■ DIRECTIONS:
a – According to the account about Ellen, why did she retire early?
b – Condense the paragraph in the account about Ellen that begins "She had attended AA" into a short list that keeps its main facts.

■ QUOTED PASSAGE:

##############################

"I got fed up with AA and fed up with falling off the wagon and causing problems. I still fall off the wagon but it is a very different scene now. Much better one. “Ellen G Edmonton

Ellen is 59 years old retired, married, and an actively involved grandmother. She retired early due to health concerns and a desire to help with the grand-kids.

She stated that she has “probably drank too much” for most of her adult life. Her family of origin abstained and her drinking was an anomaly. Ellen admitted to enjoying several glasses of wine in the evenings and occasionally not being up to par for planned activities with the grand-kids the next day. For her, this was highly in-congruent with her role as Grandma. After a bout of drinking and missing a planned activity, she spent several days struggling with shame and isolating herself from those who cared about her.

She had attended AA for addiction treatment and relapsed regularly. When she “fell off the wagon” she was embarrassed and refused to attend her home group, fearful about being reprimanded and losing her chips. Ellen often found herself to be quite different from other AA members and had a difficult time connecting with the group.  At times, she questioned whether she was truly an “alcoholic” and admitted that on some level, she did not want to stop drinking wine as she found it to be “an enjoyable and relaxing way to end the day.”

Ellen requested support and after an intensive assessment a private customized program was designed for her. Today, Ellen continues to enjoy her wine in the evenings and is emotionally and mentally available for activities with her grand-kids. For Ellen, being the CEO of her life did not involve “never touching another drop” but it did include some shifts in beliefs and addressing issues around shame.

##############################

■ Records from a data collection:
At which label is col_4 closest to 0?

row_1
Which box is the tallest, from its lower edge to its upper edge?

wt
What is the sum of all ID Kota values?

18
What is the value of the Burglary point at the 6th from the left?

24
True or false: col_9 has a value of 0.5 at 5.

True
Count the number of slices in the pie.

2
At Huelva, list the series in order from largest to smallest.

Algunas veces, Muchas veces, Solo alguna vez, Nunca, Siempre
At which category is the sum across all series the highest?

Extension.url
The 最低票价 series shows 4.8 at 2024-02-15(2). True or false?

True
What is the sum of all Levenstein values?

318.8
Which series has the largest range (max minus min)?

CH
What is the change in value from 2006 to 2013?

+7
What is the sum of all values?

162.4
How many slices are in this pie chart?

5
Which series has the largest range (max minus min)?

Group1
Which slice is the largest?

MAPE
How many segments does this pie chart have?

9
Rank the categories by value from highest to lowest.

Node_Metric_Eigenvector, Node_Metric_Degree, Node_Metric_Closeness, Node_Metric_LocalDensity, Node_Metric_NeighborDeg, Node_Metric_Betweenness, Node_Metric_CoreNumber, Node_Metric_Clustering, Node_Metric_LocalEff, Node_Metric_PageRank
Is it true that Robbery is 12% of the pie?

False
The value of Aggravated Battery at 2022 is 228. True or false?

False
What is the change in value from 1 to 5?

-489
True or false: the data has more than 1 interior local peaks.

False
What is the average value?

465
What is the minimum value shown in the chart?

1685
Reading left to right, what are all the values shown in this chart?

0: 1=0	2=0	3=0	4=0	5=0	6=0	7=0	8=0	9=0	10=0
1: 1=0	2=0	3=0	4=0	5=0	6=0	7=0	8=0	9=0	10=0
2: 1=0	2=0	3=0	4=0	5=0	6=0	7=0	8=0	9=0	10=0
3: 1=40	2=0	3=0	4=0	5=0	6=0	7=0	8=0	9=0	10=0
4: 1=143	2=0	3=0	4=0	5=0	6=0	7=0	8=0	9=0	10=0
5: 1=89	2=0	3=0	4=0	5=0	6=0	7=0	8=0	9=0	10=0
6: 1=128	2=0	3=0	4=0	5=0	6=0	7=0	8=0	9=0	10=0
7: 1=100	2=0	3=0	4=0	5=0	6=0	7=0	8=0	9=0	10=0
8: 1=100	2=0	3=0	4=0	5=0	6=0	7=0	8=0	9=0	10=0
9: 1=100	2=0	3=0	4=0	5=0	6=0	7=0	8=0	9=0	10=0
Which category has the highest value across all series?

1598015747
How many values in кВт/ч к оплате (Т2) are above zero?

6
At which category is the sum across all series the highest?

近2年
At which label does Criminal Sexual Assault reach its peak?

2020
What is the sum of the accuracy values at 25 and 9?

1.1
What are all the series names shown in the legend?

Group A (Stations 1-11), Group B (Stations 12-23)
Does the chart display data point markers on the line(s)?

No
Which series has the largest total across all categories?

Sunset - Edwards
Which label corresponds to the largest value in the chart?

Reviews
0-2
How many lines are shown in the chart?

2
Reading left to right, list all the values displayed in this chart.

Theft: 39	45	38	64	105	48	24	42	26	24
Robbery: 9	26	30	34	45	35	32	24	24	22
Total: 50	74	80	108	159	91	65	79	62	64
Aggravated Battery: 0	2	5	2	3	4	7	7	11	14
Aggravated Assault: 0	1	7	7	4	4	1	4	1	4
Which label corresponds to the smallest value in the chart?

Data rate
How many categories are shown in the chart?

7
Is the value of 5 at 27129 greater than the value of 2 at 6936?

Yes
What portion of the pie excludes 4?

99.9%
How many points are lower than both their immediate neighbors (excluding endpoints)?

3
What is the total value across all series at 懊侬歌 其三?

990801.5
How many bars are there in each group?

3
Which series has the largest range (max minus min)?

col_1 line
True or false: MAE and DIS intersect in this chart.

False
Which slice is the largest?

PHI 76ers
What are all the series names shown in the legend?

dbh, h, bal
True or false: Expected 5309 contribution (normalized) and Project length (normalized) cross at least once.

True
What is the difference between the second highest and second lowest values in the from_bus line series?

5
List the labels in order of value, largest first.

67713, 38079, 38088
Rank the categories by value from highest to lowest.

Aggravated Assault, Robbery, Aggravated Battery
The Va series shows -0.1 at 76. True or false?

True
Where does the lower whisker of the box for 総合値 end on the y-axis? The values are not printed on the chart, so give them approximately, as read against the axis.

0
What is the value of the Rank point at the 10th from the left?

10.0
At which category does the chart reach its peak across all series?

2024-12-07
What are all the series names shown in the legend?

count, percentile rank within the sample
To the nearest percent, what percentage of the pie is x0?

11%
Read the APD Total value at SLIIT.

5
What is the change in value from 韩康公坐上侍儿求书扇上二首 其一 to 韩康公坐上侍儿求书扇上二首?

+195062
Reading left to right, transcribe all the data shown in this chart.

##############################

■ EXPECTED RESULTS:
a – She retired early because of health concerns and a desire to help with her grandchildren.

b –
- Ellen attended AA for addiction treatment but relapsed regularly.
- After a relapse, she was embarrassed and would not attend her home group, fearing she would be reprimanded and lose her chips.
- She often felt quite different from other AA members and had trouble connecting with the group.
- At times she questioned whether she was truly an "alcoholic."
- On some level she did not want to stop drinking wine, which she found "an enjoyable and relaxing way to end the day."